While the subject is Ivy League lacrosse Player of the Week awards, or at least tangentially related to that, TB would also like to mention Jack Stahl, the Ivy League men's Defensive Player of the Week. For all of the men's lacrosse players TB has known at Princeton, it's possible that Stahl is the quietest, or at least the one who least needs a spotlight. 

Here is what TB wrote for the story on goprincetontigers.com: 

It's possible that the Princeton men's lacrosse program has never had a player who shuns the spotlight more than Jack Stahl. Unfortunately for him with the way he is playing, that spotlight is going to find him.  

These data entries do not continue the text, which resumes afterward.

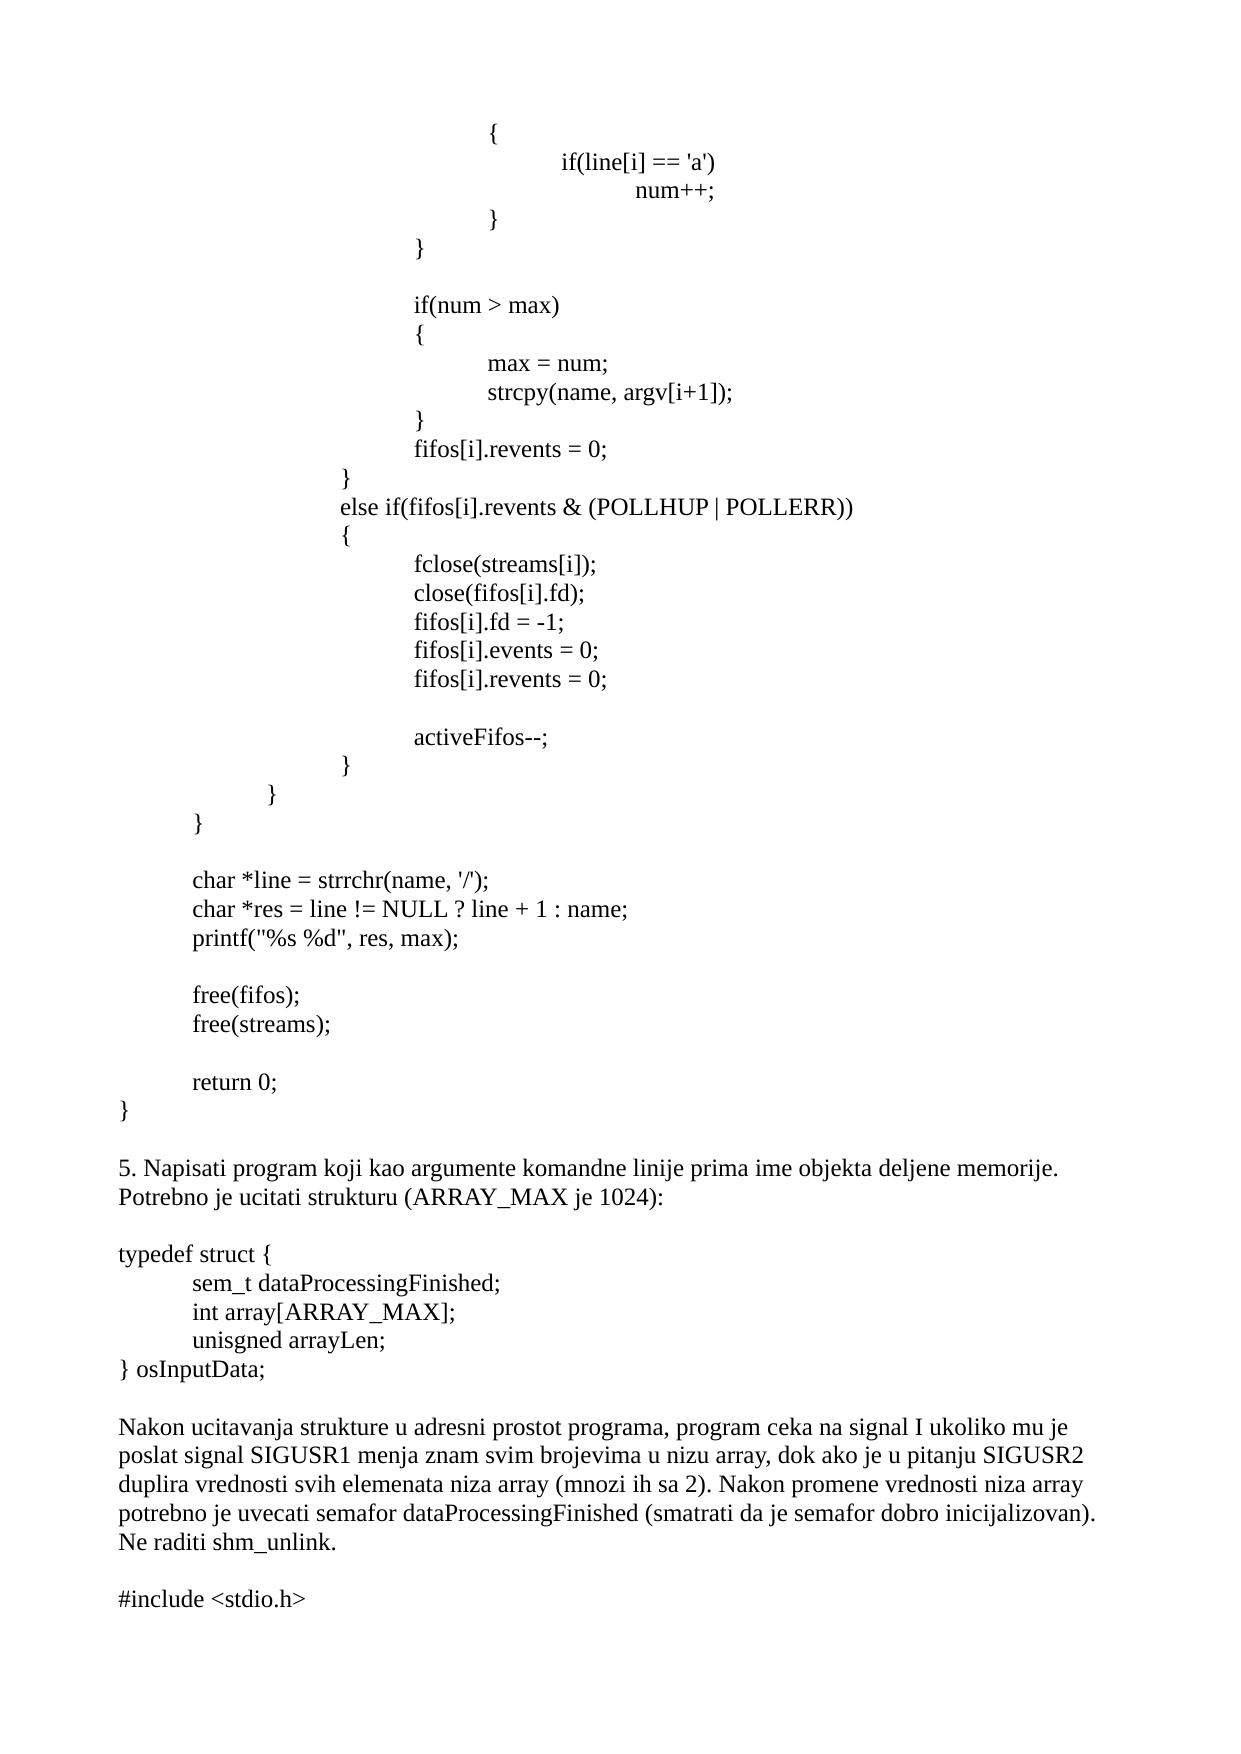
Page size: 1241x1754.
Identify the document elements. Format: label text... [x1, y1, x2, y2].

text #include <stdio.h> [118, 1584, 1122, 1613]
text Nakon ucitavanja strukture u adresni prostot programa, program ceka na signal I ukoliko mu je poslat signal SIGUSR1 menja znam svim brojevima u nizu array, dok ako je u pitanju SIGUSR2 duplira vrednosti svih elemenata niza array (mnozi ih sa 2). Nakon promene vrednosti niza array potrebno je uvecati semafor dataProcessingFinished (smatrati da je semafor dobro inicijalizovan). Ne raditi shm_unlink. [118, 1412, 1122, 1556]
text 5. Napisati program koji kao argumente komandne linije prima ime objekta deljene memorije. Potrebno je ucitati strukturu (ARRAY_MAX je 1024): [118, 1153, 1122, 1211]
text char *line = strrchr(name, '/'); [118, 866, 1122, 894]
text else if(fifos[i].revents & (POLLHUP | POLLERR)) [118, 492, 1122, 521]
text int array[ARRAY_MAX]; [118, 1297, 1122, 1326]
text if(num > max) [118, 291, 1122, 319]
text fclose(streams[i]); [118, 549, 1122, 578]
text typedef struct { [118, 1239, 1122, 1268]
text { [118, 319, 1122, 348]
text { [118, 118, 1122, 147]
text } [118, 808, 1122, 837]
text fifos[i].fd = -1; [118, 607, 1122, 636]
text } [118, 1096, 1122, 1124]
text fifos[i].revents = 0; [118, 664, 1122, 693]
text fifos[i].events = 0; [118, 636, 1122, 664]
text } [118, 406, 1122, 434]
text } [118, 751, 1122, 779]
text unisgned arrayLen; [118, 1326, 1122, 1354]
text close(fifos[i].fd); [118, 578, 1122, 607]
text } osInputData; [118, 1354, 1122, 1383]
text } [118, 204, 1122, 233]
text activeFifos--; [118, 722, 1122, 751]
text if(line[i] == 'a') [118, 147, 1122, 176]
text fifos[i].revents = 0; [118, 434, 1122, 463]
text } [118, 233, 1122, 262]
text num++; [118, 176, 1122, 204]
text printf("%s %d", res, max); [118, 923, 1122, 952]
text } [118, 779, 1122, 808]
text { [118, 521, 1122, 549]
text sem_t dataProcessingFinished; [118, 1268, 1122, 1297]
text strcpy(name, argv[i+1]); [118, 377, 1122, 406]
text } [118, 463, 1122, 492]
text char *res = line != NULL ? line + 1 : name; [118, 894, 1122, 923]
text return 0; [118, 1067, 1122, 1096]
text max = num; [118, 348, 1122, 377]
text free(fifos); [118, 981, 1122, 1009]
text free(streams); [118, 1009, 1122, 1038]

Stahl was honored for Princeton's 20-9 win over Rutgers Saturday. The junior defenseman once again was given the other team's best offensive player to guard, and once again he did exactly what he was supposed to do. 

This time, his assignment was Colin Kurlyda, an All-American who came in with 14 goals on the season. Stahl held Kurlyda to one goal, which came when the Tigers were ahead 19-5.

This came one week after Stahl held two other All-Americans, Syracuse's Joey Spallina and UNC's Owen Duffy, to a combined one goal. If you add those three performances together, Stahl allowed two goals on 20 shots, with five caused turnovers of his own. 

Stahl would have been TB's nominee for Ivy Defensive Player of the Week after that, except that goalie Ryan Croddick had a weekend for the ages. As such, TB was happy to see that he got the recognition he did this time around — even if it probably made him roll his eyes or something. 

Hey, play like he has been, and yes, this is what happens.